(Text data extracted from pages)
──────────

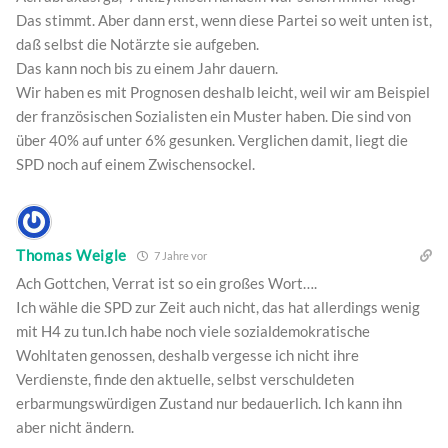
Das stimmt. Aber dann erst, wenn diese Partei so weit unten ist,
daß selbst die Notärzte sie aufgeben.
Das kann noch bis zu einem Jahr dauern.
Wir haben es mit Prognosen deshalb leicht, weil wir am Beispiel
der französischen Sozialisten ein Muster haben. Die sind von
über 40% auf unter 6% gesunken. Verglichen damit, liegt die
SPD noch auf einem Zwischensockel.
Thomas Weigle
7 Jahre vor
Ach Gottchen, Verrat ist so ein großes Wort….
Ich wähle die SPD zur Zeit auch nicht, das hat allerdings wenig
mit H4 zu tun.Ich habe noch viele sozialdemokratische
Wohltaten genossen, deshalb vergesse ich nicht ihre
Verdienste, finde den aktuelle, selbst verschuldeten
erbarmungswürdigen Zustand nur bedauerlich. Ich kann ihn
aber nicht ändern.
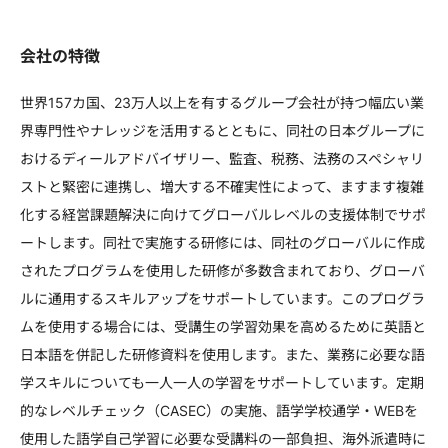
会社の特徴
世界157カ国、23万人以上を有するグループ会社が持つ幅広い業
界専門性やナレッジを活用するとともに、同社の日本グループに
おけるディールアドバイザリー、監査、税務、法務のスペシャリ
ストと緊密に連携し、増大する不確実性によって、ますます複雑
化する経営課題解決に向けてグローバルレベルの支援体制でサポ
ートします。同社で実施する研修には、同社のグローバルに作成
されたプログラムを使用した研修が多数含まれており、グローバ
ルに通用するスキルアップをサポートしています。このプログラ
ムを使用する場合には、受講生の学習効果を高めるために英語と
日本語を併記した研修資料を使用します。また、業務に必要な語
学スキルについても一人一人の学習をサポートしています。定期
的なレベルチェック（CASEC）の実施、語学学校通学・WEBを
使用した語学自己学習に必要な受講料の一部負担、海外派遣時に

──────────

The problem:
Turn every line of text in the records above into a numbered list, skipping any blank lines. Leave the pictures out of your answer.

Response to the exercise:
1. Das stimmt. Aber dann erst, wenn diese Partei so weit unten ist,
2. daß selbst die Notärzte sie aufgeben.
3. Das kann noch bis zu einem Jahr dauern.
4. Wir haben es mit Prognosen deshalb leicht, weil wir am Beispiel
5. der französischen Sozialisten ein Muster haben. Die sind von
6. über 40% auf unter 6% gesunken. Verglichen damit, liegt die
7. SPD noch auf einem Zwischensockel.
8. Thomas Weigle
9. 7 Jahre vor
10. Ach Gottchen, Verrat ist so ein großes Wort….
11. Ich wähle die SPD zur Zeit auch nicht, das hat allerdings wenig
12. mit H4 zu tun.Ich habe noch viele sozialdemokratische
13. Wohltaten genossen, deshalb vergesse ich nicht ihre
14. Verdienste, finde den aktuelle, selbst verschuldeten
15. erbarmungswürdigen Zustand nur bedauerlich. Ich kann ihn
16. aber nicht ändern.
17. 会社の特徴
18. 世界157カ国、23万人以上を有するグループ会社が持つ幅広い業
19. 界専門性やナレッジを活用するとともに、同社の日本グループに
20. おけるディールアドバイザリー、監査、税務、法務のスペシャリ
21. ストと緊密に連携し、増大する不確実性によって、ますます複雑
22. 化する経営課題解決に向けてグローバルレベルの支援体制でサポ
23. ートします。同社で実施する研修には、同社のグローバルに作成
24. されたプログラムを使用した研修が多数含まれており、グローバ
25. ルに通用するスキルアップをサポートしています。このプログラ
26. ムを使用する場合には、受講生の学習効果を高めるために英語と
27. 日本語を併記した研修資料を使用します。また、業務に必要な語
28. 学スキルについても一人一人の学習をサポートしています。定期
29. 的なレベルチェック（CASEC）の実施、語学学校通学・WEBを
30. 使用した語学自己学習に必要な受講料の一部負担、海外派遣時に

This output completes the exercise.